- Given records:
* * *

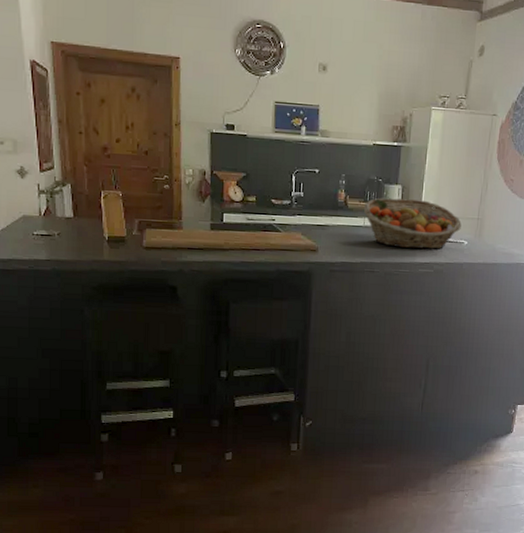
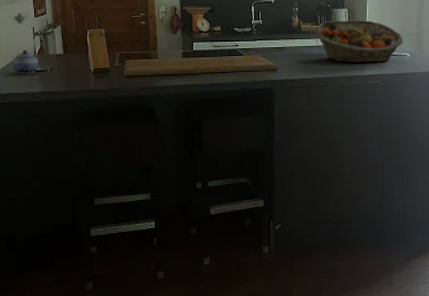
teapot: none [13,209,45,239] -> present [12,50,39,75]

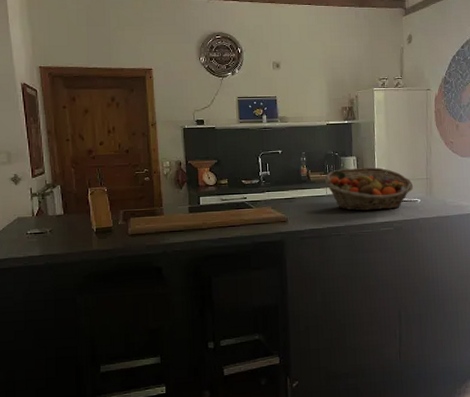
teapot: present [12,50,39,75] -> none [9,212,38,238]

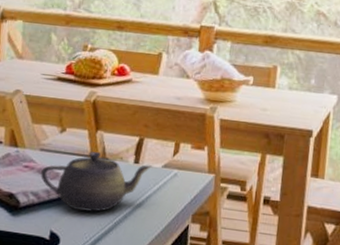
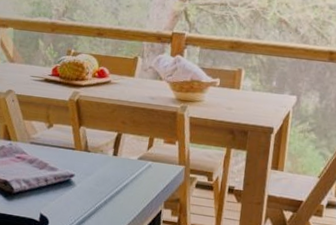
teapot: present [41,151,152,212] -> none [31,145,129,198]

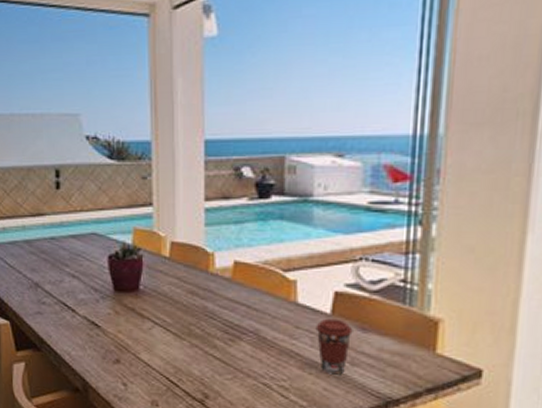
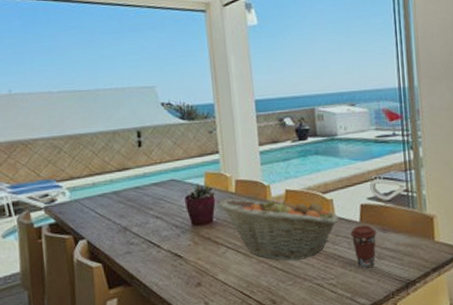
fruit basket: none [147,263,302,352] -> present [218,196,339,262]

* * *

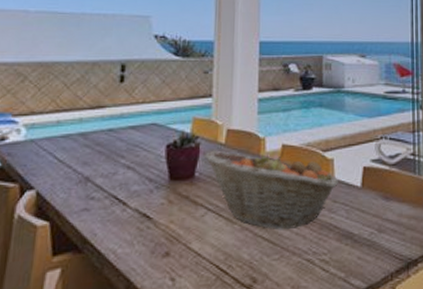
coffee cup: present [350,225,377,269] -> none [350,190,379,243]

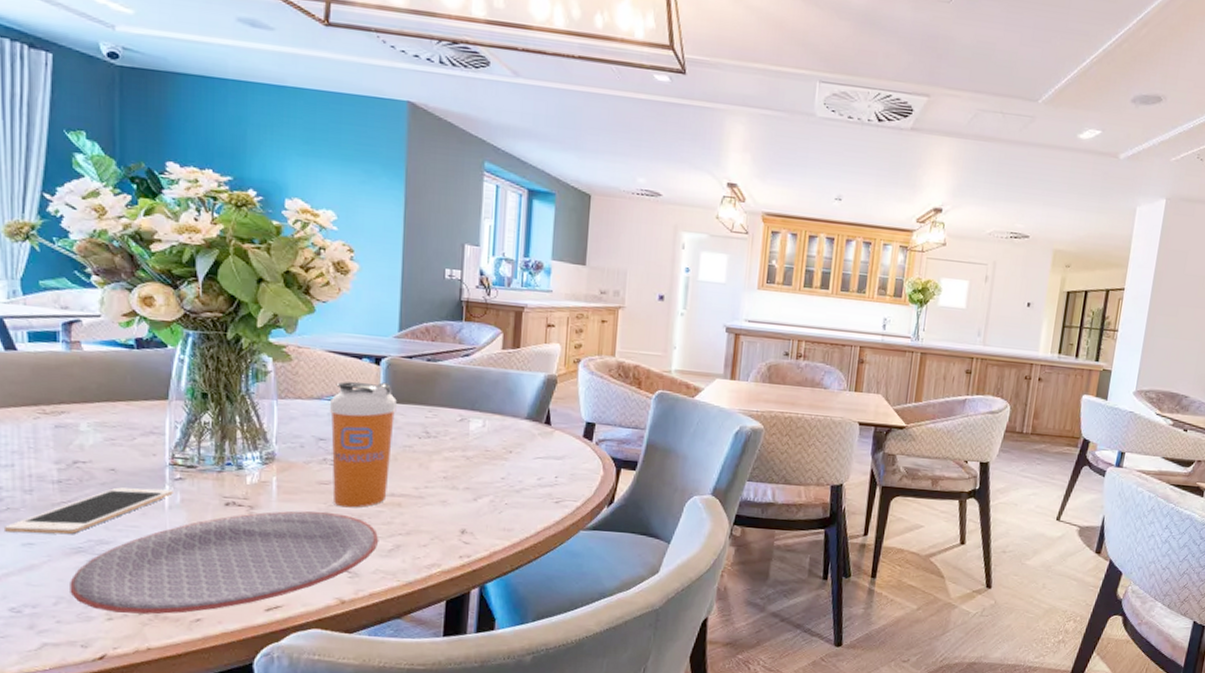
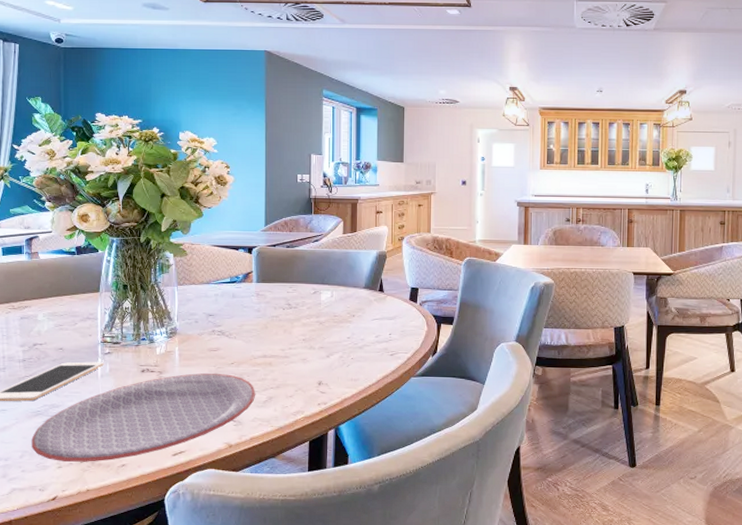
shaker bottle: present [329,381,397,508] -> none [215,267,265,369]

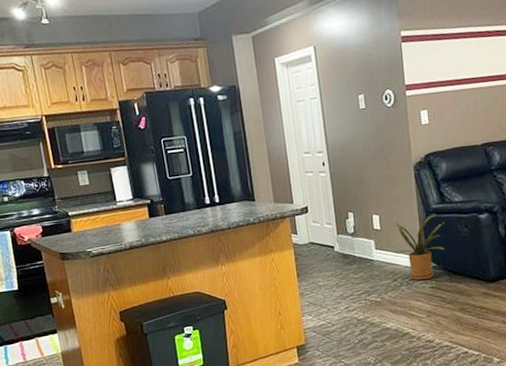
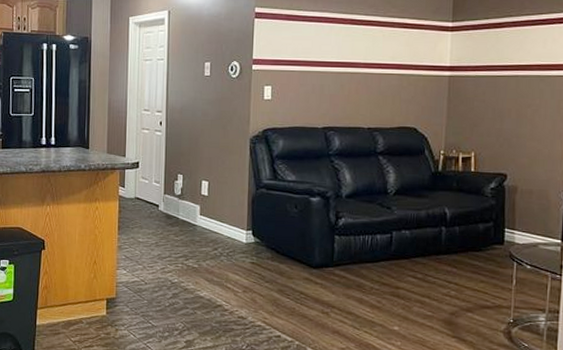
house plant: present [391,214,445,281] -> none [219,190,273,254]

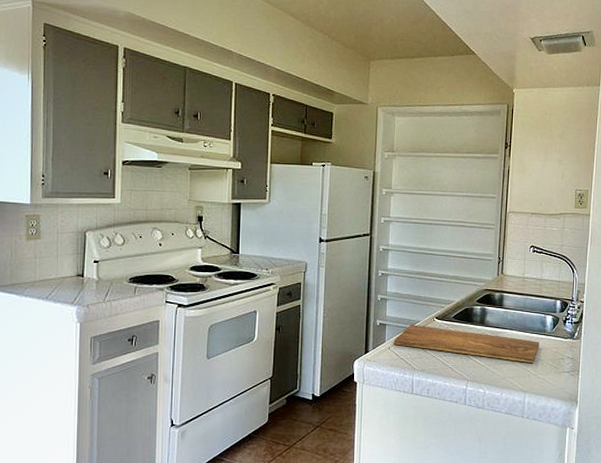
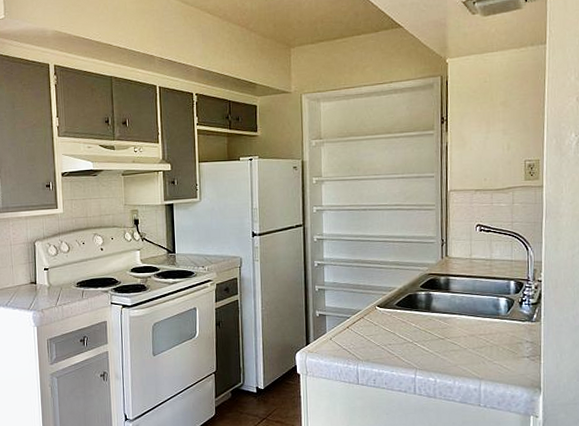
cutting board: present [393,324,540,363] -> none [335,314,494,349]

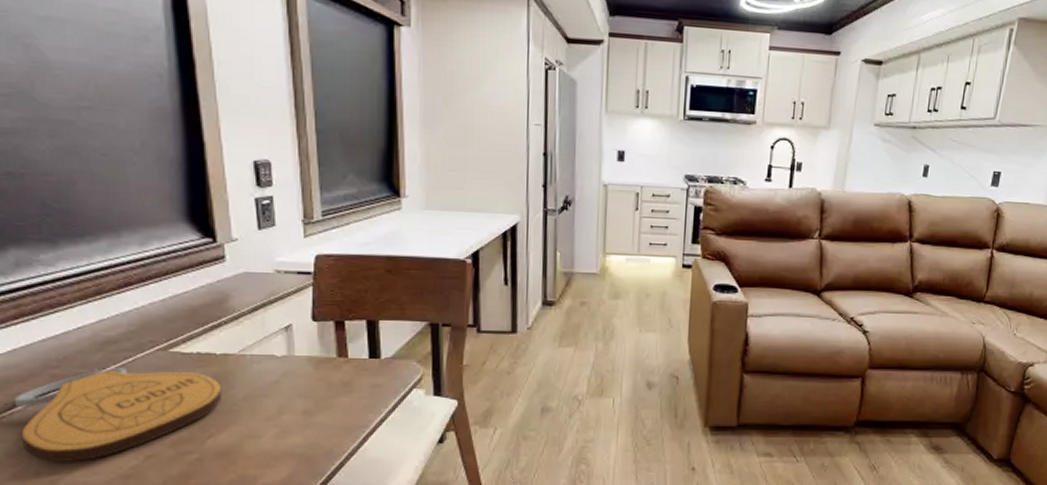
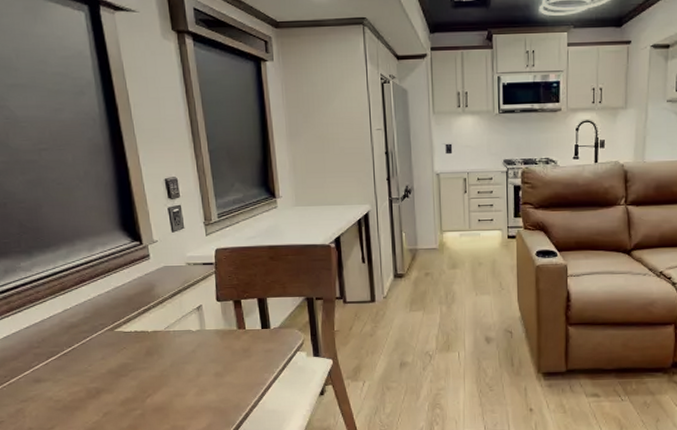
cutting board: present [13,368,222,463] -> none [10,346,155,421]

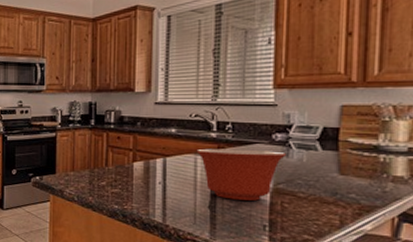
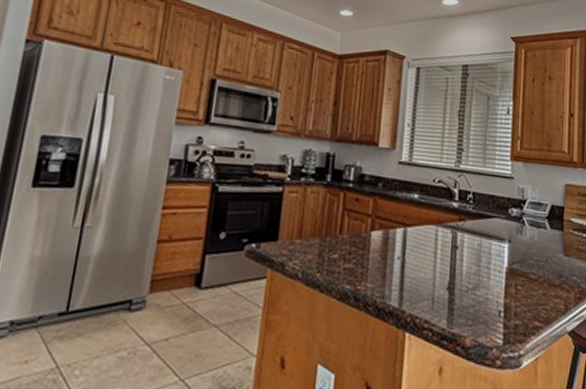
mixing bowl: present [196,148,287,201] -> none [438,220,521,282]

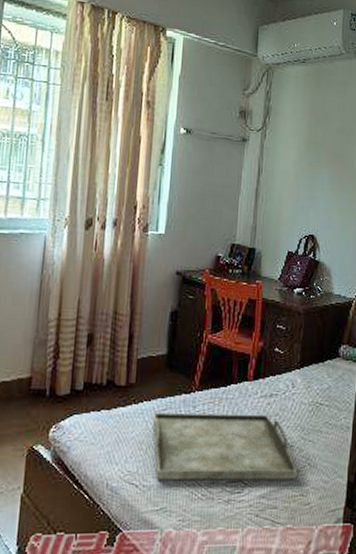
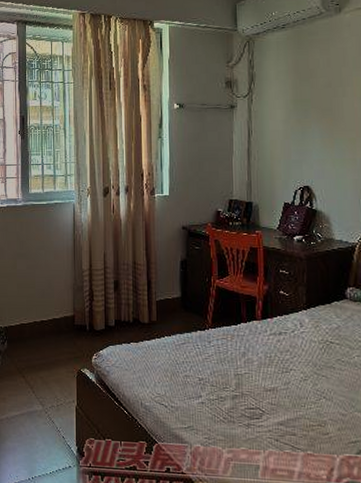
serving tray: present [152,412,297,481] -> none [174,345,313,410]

* * *

- Exercise brief:
In the entries above, find the line with "shaker bottle: present" and the line with "serving tray: present". Return exactly those lines and all the ones between them, pictures excluded.

- Worked solution:
shaker bottle: present [329,381,397,508] -> none [215,267,265,369]

house plant: present [391,214,445,281] -> none [219,190,273,254]

cutting board: present [393,324,540,363] -> none [335,314,494,349]

cutting board: present [13,368,222,463] -> none [10,346,155,421]

mixing bowl: present [196,148,287,201] -> none [438,220,521,282]

serving tray: present [152,412,297,481] -> none [174,345,313,410]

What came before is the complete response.